----- GIVEN INFORMATION -----

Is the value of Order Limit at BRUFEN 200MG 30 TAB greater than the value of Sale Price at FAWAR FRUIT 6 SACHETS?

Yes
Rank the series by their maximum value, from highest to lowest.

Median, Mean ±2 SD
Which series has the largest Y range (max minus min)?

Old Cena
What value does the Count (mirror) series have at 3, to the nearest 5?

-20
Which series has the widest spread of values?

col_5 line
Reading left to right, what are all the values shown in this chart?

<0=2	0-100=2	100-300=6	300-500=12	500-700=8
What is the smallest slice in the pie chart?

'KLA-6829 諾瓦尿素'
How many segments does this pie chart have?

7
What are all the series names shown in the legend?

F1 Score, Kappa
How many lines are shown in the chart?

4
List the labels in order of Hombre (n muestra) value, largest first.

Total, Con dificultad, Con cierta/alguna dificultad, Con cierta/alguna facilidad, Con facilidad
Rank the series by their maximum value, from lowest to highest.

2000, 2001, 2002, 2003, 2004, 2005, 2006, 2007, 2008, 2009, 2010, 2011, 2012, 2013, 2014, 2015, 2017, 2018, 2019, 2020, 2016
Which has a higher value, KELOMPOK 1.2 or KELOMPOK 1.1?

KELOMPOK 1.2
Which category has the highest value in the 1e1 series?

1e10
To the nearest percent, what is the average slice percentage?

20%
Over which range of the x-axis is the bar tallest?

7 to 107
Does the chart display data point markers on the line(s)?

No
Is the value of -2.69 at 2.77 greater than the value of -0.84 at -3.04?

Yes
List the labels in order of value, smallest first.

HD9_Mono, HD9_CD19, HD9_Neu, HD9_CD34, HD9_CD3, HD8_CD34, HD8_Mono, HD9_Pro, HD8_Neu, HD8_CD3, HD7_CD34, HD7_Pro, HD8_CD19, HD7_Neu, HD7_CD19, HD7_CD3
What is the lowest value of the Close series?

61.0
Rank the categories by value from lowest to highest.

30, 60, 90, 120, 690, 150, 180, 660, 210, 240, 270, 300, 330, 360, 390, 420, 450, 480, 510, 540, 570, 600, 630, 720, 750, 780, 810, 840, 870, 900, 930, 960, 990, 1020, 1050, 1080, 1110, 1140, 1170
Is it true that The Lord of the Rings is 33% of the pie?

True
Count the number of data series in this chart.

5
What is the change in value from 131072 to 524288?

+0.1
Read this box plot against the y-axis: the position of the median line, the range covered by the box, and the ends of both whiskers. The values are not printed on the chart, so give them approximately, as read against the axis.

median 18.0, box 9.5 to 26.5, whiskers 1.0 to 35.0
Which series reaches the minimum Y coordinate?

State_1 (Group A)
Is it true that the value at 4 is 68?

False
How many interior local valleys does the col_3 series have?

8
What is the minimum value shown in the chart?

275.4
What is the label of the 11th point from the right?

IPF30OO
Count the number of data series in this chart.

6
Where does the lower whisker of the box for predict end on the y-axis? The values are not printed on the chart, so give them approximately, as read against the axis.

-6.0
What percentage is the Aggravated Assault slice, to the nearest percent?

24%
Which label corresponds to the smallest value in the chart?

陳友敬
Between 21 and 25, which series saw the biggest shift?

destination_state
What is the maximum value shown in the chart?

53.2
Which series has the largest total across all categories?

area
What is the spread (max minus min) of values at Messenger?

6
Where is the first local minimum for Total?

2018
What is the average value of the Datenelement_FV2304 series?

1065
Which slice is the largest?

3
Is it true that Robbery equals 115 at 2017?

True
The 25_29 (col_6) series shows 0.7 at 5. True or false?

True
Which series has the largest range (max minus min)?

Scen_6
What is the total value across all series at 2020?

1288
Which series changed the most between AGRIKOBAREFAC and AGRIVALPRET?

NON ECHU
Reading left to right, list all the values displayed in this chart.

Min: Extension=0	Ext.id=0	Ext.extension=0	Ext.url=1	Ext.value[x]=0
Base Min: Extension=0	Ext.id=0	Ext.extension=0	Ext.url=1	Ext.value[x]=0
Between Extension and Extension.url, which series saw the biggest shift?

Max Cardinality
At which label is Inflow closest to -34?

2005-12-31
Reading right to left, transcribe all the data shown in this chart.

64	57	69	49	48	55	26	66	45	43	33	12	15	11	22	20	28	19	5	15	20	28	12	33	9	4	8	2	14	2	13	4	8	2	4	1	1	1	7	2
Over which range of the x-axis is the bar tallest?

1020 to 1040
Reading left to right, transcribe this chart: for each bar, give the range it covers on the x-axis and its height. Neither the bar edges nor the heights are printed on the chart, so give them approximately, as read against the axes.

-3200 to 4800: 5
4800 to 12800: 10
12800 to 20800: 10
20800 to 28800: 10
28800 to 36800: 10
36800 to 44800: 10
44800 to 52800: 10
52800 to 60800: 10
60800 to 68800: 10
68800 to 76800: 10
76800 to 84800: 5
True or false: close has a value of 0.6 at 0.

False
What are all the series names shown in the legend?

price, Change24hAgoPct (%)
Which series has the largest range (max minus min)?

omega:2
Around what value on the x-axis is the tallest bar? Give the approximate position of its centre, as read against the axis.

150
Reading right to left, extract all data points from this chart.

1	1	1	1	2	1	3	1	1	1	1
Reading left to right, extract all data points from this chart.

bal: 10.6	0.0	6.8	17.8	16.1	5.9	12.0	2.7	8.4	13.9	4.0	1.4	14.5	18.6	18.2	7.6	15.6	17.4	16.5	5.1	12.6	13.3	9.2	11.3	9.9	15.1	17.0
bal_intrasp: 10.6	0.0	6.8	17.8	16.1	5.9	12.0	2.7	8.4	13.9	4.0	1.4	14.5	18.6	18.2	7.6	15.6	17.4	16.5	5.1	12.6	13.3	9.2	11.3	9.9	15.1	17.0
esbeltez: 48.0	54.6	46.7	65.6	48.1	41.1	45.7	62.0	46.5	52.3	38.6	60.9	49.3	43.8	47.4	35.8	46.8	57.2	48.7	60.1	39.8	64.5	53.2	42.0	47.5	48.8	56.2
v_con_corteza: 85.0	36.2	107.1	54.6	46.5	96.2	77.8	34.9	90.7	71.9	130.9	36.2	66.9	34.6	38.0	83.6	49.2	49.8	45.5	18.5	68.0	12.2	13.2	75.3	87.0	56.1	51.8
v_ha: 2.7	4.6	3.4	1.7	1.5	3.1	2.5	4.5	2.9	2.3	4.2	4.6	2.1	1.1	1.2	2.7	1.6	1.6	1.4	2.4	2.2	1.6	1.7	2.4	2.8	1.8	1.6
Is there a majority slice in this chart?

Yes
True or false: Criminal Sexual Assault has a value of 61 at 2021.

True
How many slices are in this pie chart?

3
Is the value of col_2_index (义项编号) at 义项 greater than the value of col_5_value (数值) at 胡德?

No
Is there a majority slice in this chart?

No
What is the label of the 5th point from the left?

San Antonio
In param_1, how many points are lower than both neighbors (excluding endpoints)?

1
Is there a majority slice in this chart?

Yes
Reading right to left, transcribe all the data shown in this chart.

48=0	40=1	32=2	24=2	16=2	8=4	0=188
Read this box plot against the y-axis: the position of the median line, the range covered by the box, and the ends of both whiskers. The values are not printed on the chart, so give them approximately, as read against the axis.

-----

• YOUR TASK:
Reproduce all of the rows above verbatim, from the first through the last, without any alteration.

• THE COMPLETED TASK:
Is the value of Order Limit at BRUFEN 200MG 30 TAB greater than the value of Sale Price at FAWAR FRUIT 6 SACHETS?

Yes
Rank the series by their maximum value, from highest to lowest.

Median, Mean ±2 SD
Which series has the largest Y range (max minus min)?

Old Cena
What value does the Count (mirror) series have at 3, to the nearest 5?

-20
Which series has the widest spread of values?

col_5 line
Reading left to right, what are all the values shown in this chart?

<0=2	0-100=2	100-300=6	300-500=12	500-700=8
What is the smallest slice in the pie chart?

'KLA-6829 諾瓦尿素'
How many segments does this pie chart have?

7
What are all the series names shown in the legend?

F1 Score, Kappa
How many lines are shown in the chart?

4
List the labels in order of Hombre (n muestra) value, largest first.

Total, Con dificultad, Con cierta/alguna dificultad, Con cierta/alguna facilidad, Con facilidad
Rank the series by their maximum value, from lowest to highest.

2000, 2001, 2002, 2003, 2004, 2005, 2006, 2007, 2008, 2009, 2010, 2011, 2012, 2013, 2014, 2015, 2017, 2018, 2019, 2020, 2016
Which has a higher value, KELOMPOK 1.2 or KELOMPOK 1.1?

KELOMPOK 1.2
Which category has the highest value in the 1e1 series?

1e10
To the nearest percent, what is the average slice percentage?

20%
Over which range of the x-axis is the bar tallest?

7 to 107
Does the chart display data point markers on the line(s)?

No
Is the value of -2.69 at 2.77 greater than the value of -0.84 at -3.04?

Yes
List the labels in order of value, smallest first.

HD9_Mono, HD9_CD19, HD9_Neu, HD9_CD34, HD9_CD3, HD8_CD34, HD8_Mono, HD9_Pro, HD8_Neu, HD8_CD3, HD7_CD34, HD7_Pro, HD8_CD19, HD7_Neu, HD7_CD19, HD7_CD3
What is the lowest value of the Close series?

61.0
Rank the categories by value from lowest to highest.

30, 60, 90, 120, 690, 150, 180, 660, 210, 240, 270, 300, 330, 360, 390, 420, 450, 480, 510, 540, 570, 600, 630, 720, 750, 780, 810, 840, 870, 900, 930, 960, 990, 1020, 1050, 1080, 1110, 1140, 1170
Is it true that The Lord of the Rings is 33% of the pie?

True
Count the number of data series in this chart.

5
What is the change in value from 131072 to 524288?

+0.1
Read this box plot against the y-axis: the position of the median line, the range covered by the box, and the ends of both whiskers. The values are not printed on the chart, so give them approximately, as read against the axis.

median 18.0, box 9.5 to 26.5, whiskers 1.0 to 35.0
Which series reaches the minimum Y coordinate?

State_1 (Group A)
Is it true that the value at 4 is 68?

False
How many interior local valleys does the col_3 series have?

8
What is the minimum value shown in the chart?

275.4
What is the label of the 11th point from the right?

IPF30OO
Count the number of data series in this chart.

6
Where does the lower whisker of the box for predict end on the y-axis? The values are not printed on the chart, so give them approximately, as read against the axis.

-6.0
What percentage is the Aggravated Assault slice, to the nearest percent?

24%
Which label corresponds to the smallest value in the chart?

陳友敬
Between 21 and 25, which series saw the biggest shift?

destination_state
What is the maximum value shown in the chart?

53.2
Which series has the largest total across all categories?

area
What is the spread (max minus min) of values at Messenger?

6
Where is the first local minimum for Total?

2018
What is the average value of the Datenelement_FV2304 series?

1065
Which slice is the largest?

3
Is it true that Robbery equals 115 at 2017?

True
The 25_29 (col_6) series shows 0.7 at 5. True or false?

True
Which series has the largest range (max minus min)?

Scen_6
What is the total value across all series at 2020?

1288
Which series changed the most between AGRIKOBAREFAC and AGRIVALPRET?

NON ECHU
Reading left to right, list all the values displayed in this chart.

Min: Extension=0	Ext.id=0	Ext.extension=0	Ext.url=1	Ext.value[x]=0
Base Min: Extension=0	Ext.id=0	Ext.extension=0	Ext.url=1	Ext.value[x]=0
Between Extension and Extension.url, which series saw the biggest shift?

Max Cardinality
At which label is Inflow closest to -34?

2005-12-31
Reading right to left, transcribe all the data shown in this chart.

64	57	69	49	48	55	26	66	45	43	33	12	15	11	22	20	28	19	5	15	20	28	12	33	9	4	8	2	14	2	13	4	8	2	4	1	1	1	7	2
Over which range of the x-axis is the bar tallest?

1020 to 1040
Reading left to right, transcribe this chart: for each bar, give the range it covers on the x-axis and its height. Neither the bar edges nor the heights are printed on the chart, so give them approximately, as read against the axes.

-3200 to 4800: 5
4800 to 12800: 10
12800 to 20800: 10
20800 to 28800: 10
28800 to 36800: 10
36800 to 44800: 10
44800 to 52800: 10
52800 to 60800: 10
60800 to 68800: 10
68800 to 76800: 10
76800 to 84800: 5
True or false: close has a value of 0.6 at 0.

False
What are all the series names shown in the legend?

price, Change24hAgoPct (%)
Which series has the largest range (max minus min)?

omega:2
Around what value on the x-axis is the tallest bar? Give the approximate position of its centre, as read against the axis.

150
Reading right to left, extract all data points from this chart.

1	1	1	1	2	1	3	1	1	1	1
Reading left to right, extract all data points from this chart.

bal: 10.6	0.0	6.8	17.8	16.1	5.9	12.0	2.7	8.4	13.9	4.0	1.4	14.5	18.6	18.2	7.6	15.6	17.4	16.5	5.1	12.6	13.3	9.2	11.3	9.9	15.1	17.0
bal_intrasp: 10.6	0.0	6.8	17.8	16.1	5.9	12.0	2.7	8.4	13.9	4.0	1.4	14.5	18.6	18.2	7.6	15.6	17.4	16.5	5.1	12.6	13.3	9.2	11.3	9.9	15.1	17.0
esbeltez: 48.0	54.6	46.7	65.6	48.1	41.1	45.7	62.0	46.5	52.3	38.6	60.9	49.3	43.8	47.4	35.8	46.8	57.2	48.7	60.1	39.8	64.5	53.2	42.0	47.5	48.8	56.2
v_con_corteza: 85.0	36.2	107.1	54.6	46.5	96.2	77.8	34.9	90.7	71.9	130.9	36.2	66.9	34.6	38.0	83.6	49.2	49.8	45.5	18.5	68.0	12.2	13.2	75.3	87.0	56.1	51.8
v_ha: 2.7	4.6	3.4	1.7	1.5	3.1	2.5	4.5	2.9	2.3	4.2	4.6	2.1	1.1	1.2	2.7	1.6	1.6	1.4	2.4	2.2	1.6	1.7	2.4	2.8	1.8	1.6
Is there a majority slice in this chart?

Yes
True or false: Criminal Sexual Assault has a value of 61 at 2021.

True
How many slices are in this pie chart?

3
Is the value of col_2_index (义项编号) at 义项 greater than the value of col_5_value (数值) at 胡德?

No
Is there a majority slice in this chart?

No
What is the label of the 5th point from the left?

San Antonio
In param_1, how many points are lower than both neighbors (excluding endpoints)?

1
Is there a majority slice in this chart?

Yes
Reading right to left, transcribe all the data shown in this chart.

48=0	40=1	32=2	24=2	16=2	8=4	0=188
Read this box plot against the y-axis: the position of the median line, the range covered by the box, and the ends of both whiskers. The values are not printed on the chart, so give them approximately, as read against the axis.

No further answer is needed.